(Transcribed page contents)
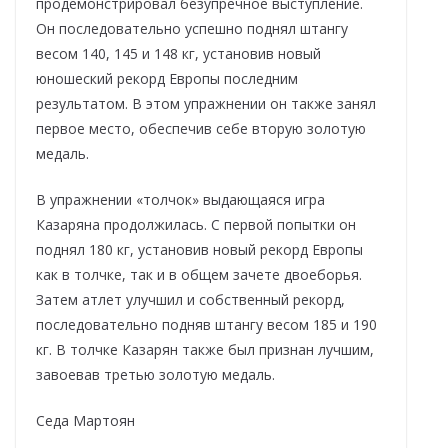
продемонстрировал безупречное выступление.
Он последовательно успешно поднял штангу
весом 140, 145 и 148 кг, установив новый
юношеский рекорд Европы последним
результатом. В этом упражнении он также занял
первое место, обеспечив себе вторую золотую
медаль.
В упражнении «толчок» выдающаяся игра
Казаряна продолжилась. С первой попытки он
поднял 180 кг, установив новый рекорд Европы
как в толчке, так и в общем зачете двоеборья.
Затем атлет улучшил и собственный рекорд,
последовательно подняв штангу весом 185 и 190
кг. В толчке Казарян также был признан лучшим,
завоевав третью золотую медаль.
Седа Мартоян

Job. Retype each of the entries above exactly as it appears, with no pictures.

Solution.
продемонстрировал безупречное выступление.
Он последовательно успешно поднял штангу
весом 140, 145 и 148 кг, установив новый
юношеский рекорд Европы последним
результатом. В этом упражнении он также занял
первое место, обеспечив себе вторую золотую
медаль.
В упражнении «толчок» выдающаяся игра
Казаряна продолжилась. С первой попытки он
поднял 180 кг, установив новый рекорд Европы
как в толчке, так и в общем зачете двоеборья.
Затем атлет улучшил и собственный рекорд,
последовательно подняв штангу весом 185 и 190
кг. В толчке Казарян также был признан лучшим,
завоевав третью золотую медаль.
Седа Мартоян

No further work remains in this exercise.